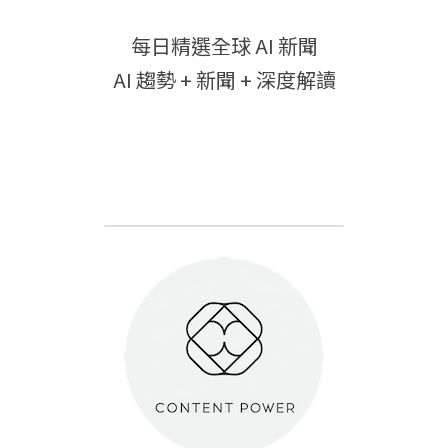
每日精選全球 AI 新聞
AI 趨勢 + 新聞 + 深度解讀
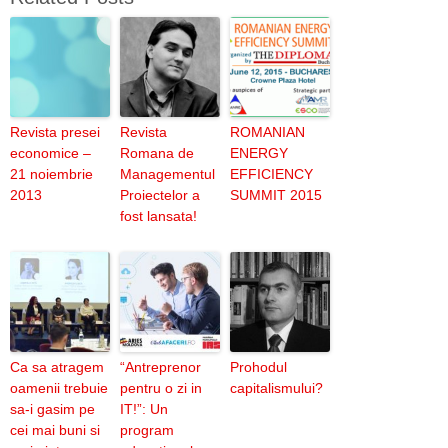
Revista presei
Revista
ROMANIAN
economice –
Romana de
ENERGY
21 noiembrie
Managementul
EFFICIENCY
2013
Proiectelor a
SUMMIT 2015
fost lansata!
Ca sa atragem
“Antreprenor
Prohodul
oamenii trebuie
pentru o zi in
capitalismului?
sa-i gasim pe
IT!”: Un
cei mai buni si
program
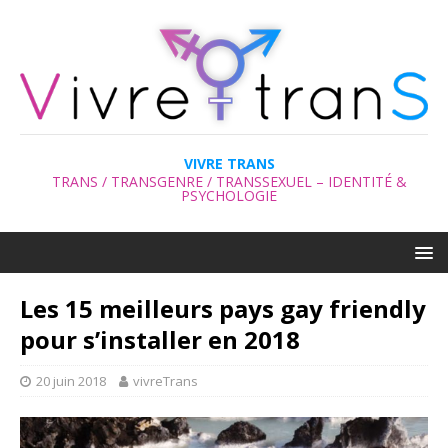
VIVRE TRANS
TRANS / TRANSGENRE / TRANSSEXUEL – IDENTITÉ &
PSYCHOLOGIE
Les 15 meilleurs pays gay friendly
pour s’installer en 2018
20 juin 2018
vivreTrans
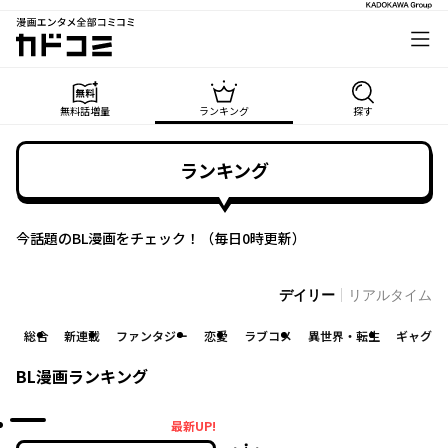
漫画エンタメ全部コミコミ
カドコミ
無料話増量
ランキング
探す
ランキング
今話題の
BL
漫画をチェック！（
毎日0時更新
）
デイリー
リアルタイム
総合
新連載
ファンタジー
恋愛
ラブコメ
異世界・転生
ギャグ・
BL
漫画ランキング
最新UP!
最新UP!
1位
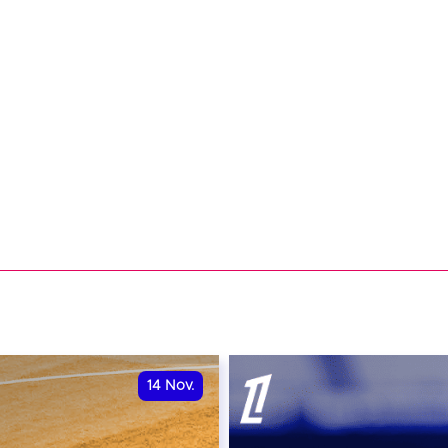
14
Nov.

────────────────────────────────────────

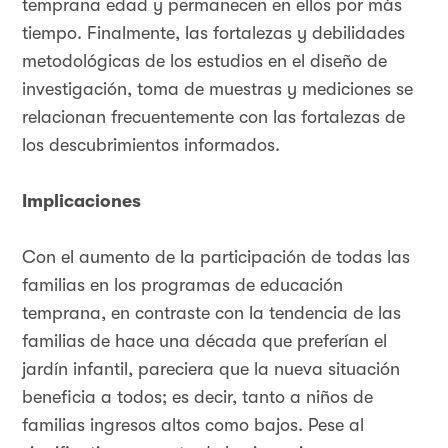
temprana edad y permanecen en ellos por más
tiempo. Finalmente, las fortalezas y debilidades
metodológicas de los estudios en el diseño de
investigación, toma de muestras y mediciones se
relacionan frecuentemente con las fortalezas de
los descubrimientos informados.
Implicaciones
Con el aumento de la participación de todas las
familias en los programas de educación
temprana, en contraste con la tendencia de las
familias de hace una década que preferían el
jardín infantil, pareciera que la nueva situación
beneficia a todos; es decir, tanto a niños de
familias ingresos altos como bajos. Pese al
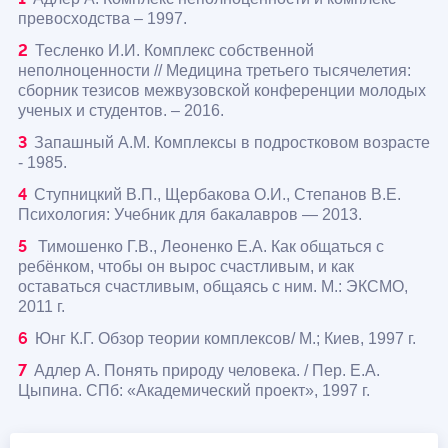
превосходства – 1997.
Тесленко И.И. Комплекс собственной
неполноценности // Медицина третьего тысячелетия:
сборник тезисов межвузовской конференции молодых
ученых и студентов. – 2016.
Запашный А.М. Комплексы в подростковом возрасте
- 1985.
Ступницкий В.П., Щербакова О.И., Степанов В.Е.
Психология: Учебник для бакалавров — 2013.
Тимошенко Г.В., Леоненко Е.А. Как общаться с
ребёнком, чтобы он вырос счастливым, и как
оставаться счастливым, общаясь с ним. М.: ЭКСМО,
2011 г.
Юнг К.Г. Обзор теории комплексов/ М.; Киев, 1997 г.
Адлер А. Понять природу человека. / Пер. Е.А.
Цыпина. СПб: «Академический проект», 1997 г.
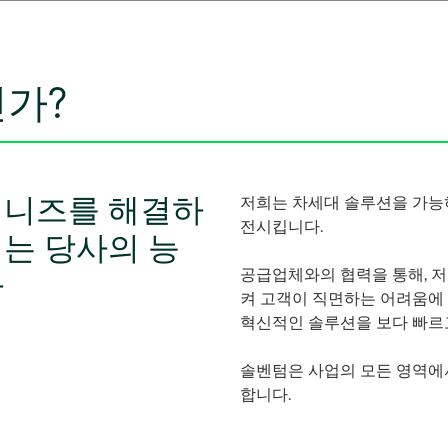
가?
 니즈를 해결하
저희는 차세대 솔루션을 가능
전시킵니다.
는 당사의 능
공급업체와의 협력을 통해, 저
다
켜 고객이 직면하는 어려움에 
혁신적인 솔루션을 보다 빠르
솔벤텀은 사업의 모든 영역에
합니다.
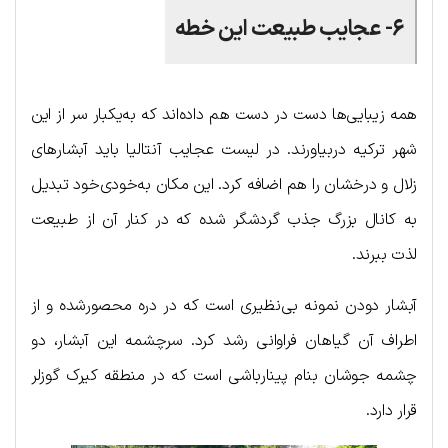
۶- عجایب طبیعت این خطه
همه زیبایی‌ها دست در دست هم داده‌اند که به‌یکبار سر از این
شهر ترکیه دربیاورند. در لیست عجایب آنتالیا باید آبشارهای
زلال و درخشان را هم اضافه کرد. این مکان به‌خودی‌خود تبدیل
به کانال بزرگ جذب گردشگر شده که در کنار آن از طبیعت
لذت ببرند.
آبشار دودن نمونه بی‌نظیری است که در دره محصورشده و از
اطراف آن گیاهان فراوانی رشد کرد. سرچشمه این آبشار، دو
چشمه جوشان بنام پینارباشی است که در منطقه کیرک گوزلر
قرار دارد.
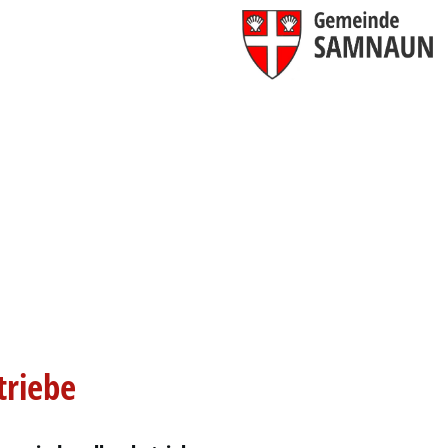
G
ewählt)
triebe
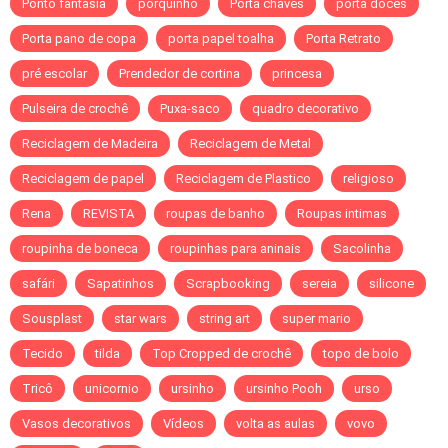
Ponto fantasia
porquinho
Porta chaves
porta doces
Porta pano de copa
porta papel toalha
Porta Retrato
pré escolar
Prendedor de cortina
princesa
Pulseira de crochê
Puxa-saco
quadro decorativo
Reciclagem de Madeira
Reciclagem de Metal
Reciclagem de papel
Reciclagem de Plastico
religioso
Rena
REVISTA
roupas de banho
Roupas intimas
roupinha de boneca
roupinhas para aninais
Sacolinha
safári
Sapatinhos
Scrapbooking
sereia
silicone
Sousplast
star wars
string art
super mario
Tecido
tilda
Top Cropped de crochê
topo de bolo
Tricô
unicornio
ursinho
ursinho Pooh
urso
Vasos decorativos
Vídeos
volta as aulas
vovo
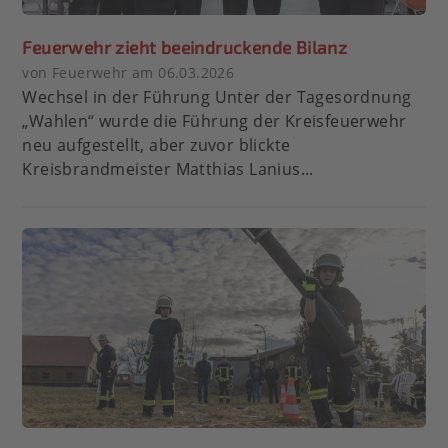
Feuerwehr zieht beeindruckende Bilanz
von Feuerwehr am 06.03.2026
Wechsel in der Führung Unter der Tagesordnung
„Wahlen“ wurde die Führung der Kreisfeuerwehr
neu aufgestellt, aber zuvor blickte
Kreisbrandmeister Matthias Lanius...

────────────────────────────────────────

* Your objective *
From the listing above, repeat only the lines between the line containing "每日精選全球 AI 新聞" and the line containing "TRANS / TRANSGENRE / TRANSSEXUEL – IDENTITÉ &", those two included. Pictures are not part of the copy.

* Written response *
每日精選全球 AI 新聞
AI 趨勢 + 新聞 + 深度解讀
Revista presei
Revista
ROMANIAN
economice –
Romana de
ENERGY
21 noiembrie
Managementul
EFFICIENCY
2013
Proiectelor a
SUMMIT 2015
fost lansata!
Ca sa atragem
“Antreprenor
Prohodul
oamenii trebuie
pentru o zi in
capitalismului?
sa-i gasim pe
IT!”: Un
cei mai buni si
program
VIVRE TRANS
TRANS / TRANSGENRE / TRANSSEXUEL – IDENTITÉ &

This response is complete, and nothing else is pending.